### Text shown

______

Shortly before a candlelight vigil on the sidewalk outside, employees of the last abortion clinic in the Rio Grande Valley in South Texas shut the doors early Thursday evening, making legal abortion unavailable in the poorest part of the state in the wake of tough new restrictions passed last year by the Texas Legislature.
The closings on Thursday of two clinics operated by Whole Woman’s Health — the one here in McAllen and another in the East Texas city of Beaumont — are part of a wave of clinic closings brought on by the new law.
There were 44 facilities that performed abortions in Texas in 2011, abortion providers said. After the two closings on Thursday, there are now 24, they said. When the law is fully implemented in September, that number is expected to drop to six.
McAllen is not rural; it is the largest city in Hidalgo County, which is metropolitan. But the greatest impact of the law closing the McAllen and Beaumont clinics will be on rural women in south Texas, who previously relied on the McAllen, Beaumont, and Harlingen clinics. They will now have to travel farther than ever to secure an abortion. Here is an excerpt from Manny Fernandez's story that gestures to the law's impact on rural women:
In McAllen, the shuttering of the city’s only abortion clinic has increased the costs, the time and the travel distance for women seeking abortions. Women have been making a roughly four-hour, 240-mile trip to San Antonio or a five-hour, 310-mile trip to Austin to get abortions. There had been only two clinics that performed abortions in the Rio Grande Valley, but by the end of the day Thursday there were none. The other one in nearby Harlingen closed days ago.

______

### Dataset entries
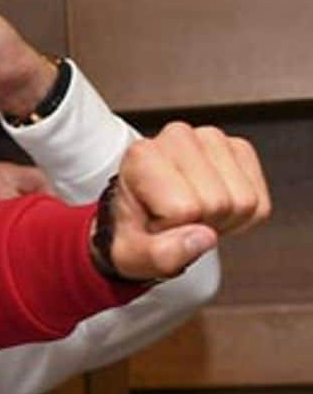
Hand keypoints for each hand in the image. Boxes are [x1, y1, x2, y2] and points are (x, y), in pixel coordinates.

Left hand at [104, 122, 269, 281]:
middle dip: (200, 224)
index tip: (153, 224)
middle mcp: (177, 137)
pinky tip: (211, 208)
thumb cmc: (133, 233)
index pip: (185, 209)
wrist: (140, 220)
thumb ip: (162, 254)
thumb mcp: (134, 256)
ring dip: (223, 220)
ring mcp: (212, 139)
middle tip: (175, 221)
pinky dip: (241, 216)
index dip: (171, 229)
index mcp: (142, 155)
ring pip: (244, 201)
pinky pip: (260, 202)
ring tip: (191, 215)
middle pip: (218, 203)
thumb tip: (205, 237)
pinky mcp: (239, 149)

______

### Try it
Please write a continuation of the article about the Texas abortion clinic closings, starting right after its last sentence.

### Answer area
Activity at the McAllen clinic had slowed recently. It stopped performing abortions last year after parts of the law went into effect.The story closes with the poignant anecdote of a young woman who said she expected most women in the Rio Grande Valley would travel to Mexico for an abortion pill--a drug called misoprostol (brand-name Cytotec)--rather than to San Antonio.
Honestly, I think they’ll go south of the border, if they have to. It’s cheaper and it’s closer. To go to San Antonio is so much more of a hassle and costs a lot more.The woman had recently traveled to San Antonio for an abortion, leaving at 3 am and arriving at the clinic at 8 am. She had to wait the entire day to be seen even though she had an appointment. Fernandez explains the delay:
The San Antonio clinic, it turned out, was packed with patients from the Rio Grande Valley area.